Pada akhir pekan, beberapa orang pria, tua dan muda, mengendarai motor maupun sepeda dengan kandang burung dari bambu pada punggung mereka atau punggung penumpang di jok belakang. Mereka menuju ke tanah lapang. Di sana mereka berkumpul dengan burung-burung merpati kesayangan, siap berlomba. Setelah semua berkumpul, satu per satu nomor undian dipanggil, satu orang dengan burung merpati betina berlari menuju satu titik yang sudah ditentukan oleh panitia, sementara satu orang dengan burung merpati jantan berdiri di titik awal, siap menerbangkan burung merpatinya. Burung merpati jantan itu akan terbang secepat mungkin menuju merpati betina. Itulah balap merpati.
Membuka halaman per halaman buku foto Paloma Al Aire karya Ricardo Cases membawa saya kepada imaji akan lapangan dan balap merpati itu. Buku foto berukuran A5 dengan binding spiral itu terkesan bersahaja, seperti buku catatan pada masa kuliah. Di dalamnya, terdapat 44 foto berwarna. Yang membedakan dengan balap merpati dalam ingatan saya adalah dalam buku foto ini, burung-burung itu dicat dengan warna-warna terang yang mengingatkan pada bendera-bendera berbagai negara. Selain potret burung-burung merpati tersebut, dalam buku foto ini juga kita temui wajah-wajah pembiak, dan tentunya gambar hamparan pemandangan Valencia dan Murcia di Spanyol.

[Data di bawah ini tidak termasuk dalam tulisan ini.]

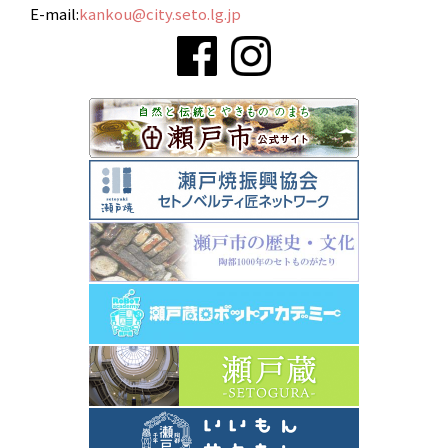
E-mail:
kankou@city.seto.lg.jp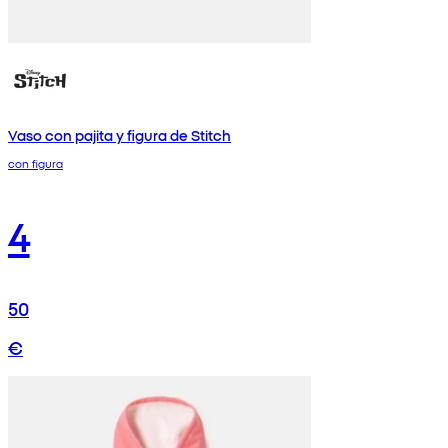
Vaso con pajita y figura de Stitch
con figura
4
50
€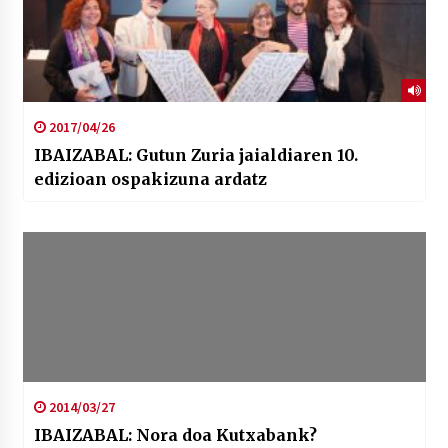
2017/04/26
IBAIZABAL: Gutun Zuria jaialdiaren 10.
edizioan ospakizuna ardatz
2014/03/27
IBAIZABAL: Nora doa Kutxabank?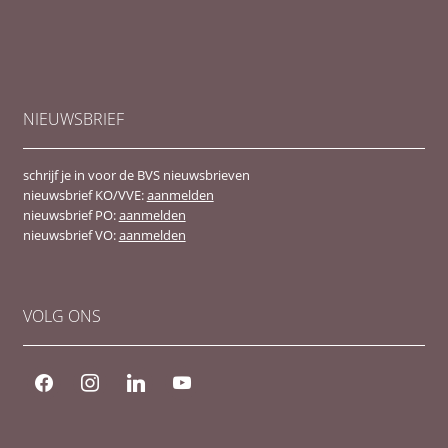
NIEUWSBRIEF
schrijf je in voor de BVS nieuwsbrieven
nieuwsbrief KO/VVE:
aanmelden
nieuwsbrief PO:
aanmelden
nieuwsbrief VO:
aanmelden
VOLG ONS
facebook
instagram
linkedin
youtube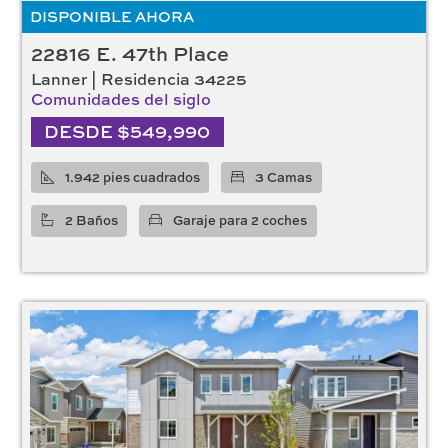
DISPONIBLE AHORA
22816 E. 47th Place
Lanner | Residencia 34225
Comunidades del siglo
DESDE $549,990
1.942 pies cuadrados
3 Camas
2 Baños
Garaje para 2 coches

Paloma Al Aire karya Ricardo Cases ini menceritakan tentang praktik balap merpati di Valencia & Murcia, Spanyol yang dikenal dengan istilah Colombiculture (Colombicultura). Aturan mainnya, berbeda dengan praktik yang kita kenal di Indonesia, pada Colombiculture, seekor burung merpati betina diterbangkan yang kemudian akan dikejar oleh puluhan burung merpati jantan. Bagaimana menentukan pemenangnya? Burung jantan yang terbang paling lama dan dekat dengan burung betina lah yang akan dinobatkan menjadi pemenang. Mengutip penjelasan di halaman penerbitnya, Dewi Lewis, “The winner is not necessarily the most athletic, the toughest or the purest in breed but the most courteous, the one that shows most constancy and has the strongest reproductive instinct. This is the one that is seen as the true embodiment of ‘macho’.” (Pemenangnya bukanlah yang paling atletis, tangguh, maupun trah murni melainkan yang paling ‘sopan’ dan memiliki keteguhan sekaligus insting reproduksi yang kuat. Dengan kata lain, yang ‘macho’.)
Lebih mendalam lagi, Photobookstore menuliskan, “Merpati jantan tersebut merupakan wujud keberhasilan maupun kegagalan pria-pria lanjut usia di Spanyol dalam olahraga, ekonomi, maupun seksual. Memelihara merpati pejantan juara dapat membawa kebanggaan dan keuntungan. Jauh dari kenyataan pahit kehidupan sehari-harinya, mereka seolah memiliki kesempatan kedua untuk berada di puncak. Mereka hanya memerlukan seekor burung merpati yang menjadi juara.”
Ricardo Cases dalam Paloma Al Aire tidak mengikuti sepak terjang burung-burung merpati di udara, melainkan lebih memilih untuk mengamati sepak terjang pemiliknya di lapangan. Dalam beberapa foto terlihat para pemilik ini berupaya untuk menyelamatkan burung-burung mereka, ada yang terjatuh dan terjebak di semak berduri, ada yang sepertinya enggan berlomba dan memilih bertengger di tembok tinggi, ada pula yang tersangkut di pohon. Cerita kegigihan dan potret ke-absurd-an di lapangan yang diabadikan oleh Ricardo Cases inilah yang menjadikan foto-foto dalam bukunya begitu menyenangkan untuk dilihat berkali-kali.